最后反复迭代Step 1和Step 2，直至收敛。

Why EM

[1]挖坑EM详解。

为什么可以用EM算法来解决Semi-supervised?

只有labeled data

极大似然函数 $\log{L(\theta)}=\sum_{x^r}\log{P_\theta(x^r,\hat{y}^r)}$ , 其中 $P_\theta(x^r,\hat{y}^r)=P_\theta(x^r\mid \hat{y}^r)P(\hat{y}^r)$ .

对上式子求导是有closed-form solution的。
有labeled data和unlabeled data

极大似然函数增加了一部分 $\log L(\theta)=\sum_{x^{r}} \log P_{\theta}\left(x^{r}, \hat{y}^{r}\right)+\sum_{x^{u}} \log P_{\theta}\left(x^{u}\right)$ .

将后部分用全概率展开， $P_{\theta}\left(x^{u}\right)=P_{\theta}\left(x^{u} \mid C_{1}\right) P\left(C_{1}\right)+P_{\theta}\left(x^{u} \mid C_{2}\right) P\left(C_{2}\right)$ .

如果要求后部分，因为是unlabeled data, 所以模型 $\theta$ 需要得知unlabeled data的label，即 $P(C_1\mid x^u)$ ,而求这个式子，也需要得到 prior probability $P(x^u\mid C_1)$ ,但这个式子需要事先得知模型 $\theta$ ，因此陷入了死循环。

因此这个极大似然函数不是convex（凸），不能直接求解，因此用迭代的EM算法逐步maximum极大似然函数。

Low-density Separation Assumption

另一种假设是Low-density Separation的假设，即这个世界是非黑即白的”Black-or-white”。

两种类别之间是low-density，交界处有明显的鸿沟，因此要么是类别1，要么是类别2，没有第三种情况。

Self-training

对于Low-density Separation Assumption的假设，使用Self-training的方法。

Given：labeled data set $=\{(x^r,\hat{y}^r\}_{r=1}^R$ ,unlabeled data set $ =\{x^u\}_{u=R}^{R+U}$ .

Repeat：

Train model $f^*$ from labeled data set. $f^*$ is independent to the model)

从labeled data set中训练出一个模型
Apply $f^*$ to the unlabeled data set.
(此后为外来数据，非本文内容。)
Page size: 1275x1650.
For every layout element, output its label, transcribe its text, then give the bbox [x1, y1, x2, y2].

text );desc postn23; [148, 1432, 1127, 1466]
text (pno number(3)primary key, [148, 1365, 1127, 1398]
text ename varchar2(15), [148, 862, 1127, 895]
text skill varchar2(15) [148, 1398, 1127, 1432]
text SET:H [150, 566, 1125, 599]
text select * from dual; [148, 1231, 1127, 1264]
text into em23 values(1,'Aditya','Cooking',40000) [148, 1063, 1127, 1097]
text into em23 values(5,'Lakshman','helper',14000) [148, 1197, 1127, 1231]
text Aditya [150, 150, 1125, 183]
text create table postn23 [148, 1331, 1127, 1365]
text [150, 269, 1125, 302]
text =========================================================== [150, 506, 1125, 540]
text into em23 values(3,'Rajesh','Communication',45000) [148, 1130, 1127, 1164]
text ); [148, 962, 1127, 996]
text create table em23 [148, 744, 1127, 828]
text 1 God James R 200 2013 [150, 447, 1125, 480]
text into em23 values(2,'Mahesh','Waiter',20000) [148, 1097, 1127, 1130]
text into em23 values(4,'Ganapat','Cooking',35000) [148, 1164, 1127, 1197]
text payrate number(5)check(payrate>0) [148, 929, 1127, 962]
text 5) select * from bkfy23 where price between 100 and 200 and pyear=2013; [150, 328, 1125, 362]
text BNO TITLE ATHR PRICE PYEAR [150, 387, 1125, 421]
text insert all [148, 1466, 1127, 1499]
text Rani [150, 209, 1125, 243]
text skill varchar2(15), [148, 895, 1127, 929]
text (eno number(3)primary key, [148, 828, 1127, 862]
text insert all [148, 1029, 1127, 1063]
Obtain pseudo-label $\{(x^u,y^u\}_{u=l}^{R+U}\}$

用这个模型 $f^*$ 来预测unlabeled data set，获得伪label
Remove a set of data from unlabeled data set, and add them into the labeled data set.

拿出一些unlabeled data(pseudo-label)，放到labeled data set中，回到步骤1，再训练。
- how to choose the data set remains open
  
  如何选择unlabeled data 是自设计的
- you can also provide a weight to each data.
  
  训练中可以对unlabeled data(pseudo-label)和labeled data 赋予不同的权重.

注意： Regression模型是不能self-training的，因为unlabeled data和其pseudo-label放在模型中的loss为0，无法再minimize。

Hard Label

V.S. semi-supervised learning for generative model

Semi-supervised learning for generative model和Low-density Separation的区别其实是soft label 和hard label的区别。

Generative Model是利用来unlabeled data的 $P(C_1|x^u)$ posterior probability来计算新的prior probability，迭代更新模型。

而low-density是计算出unlabeled data的pseudo-label，选择性扩大labeled data set(即加入部分由pseudo-label的unlabeled data)来迭代训练模型。

因此，如果考虑Neural Network：

($\theta^*$ 是labeled data计算所得的network parameters)

如下图，unlabeled data $x^u$ 放入模型中预测，得到 $\begin{bmatrix} 0.7 \ 0.3\end{bmatrix}$ .

如果是使用hard label，则 $x^u$ 的target是 $\begin{bmatrix} 1 \ 0\end{bmatrix}$ .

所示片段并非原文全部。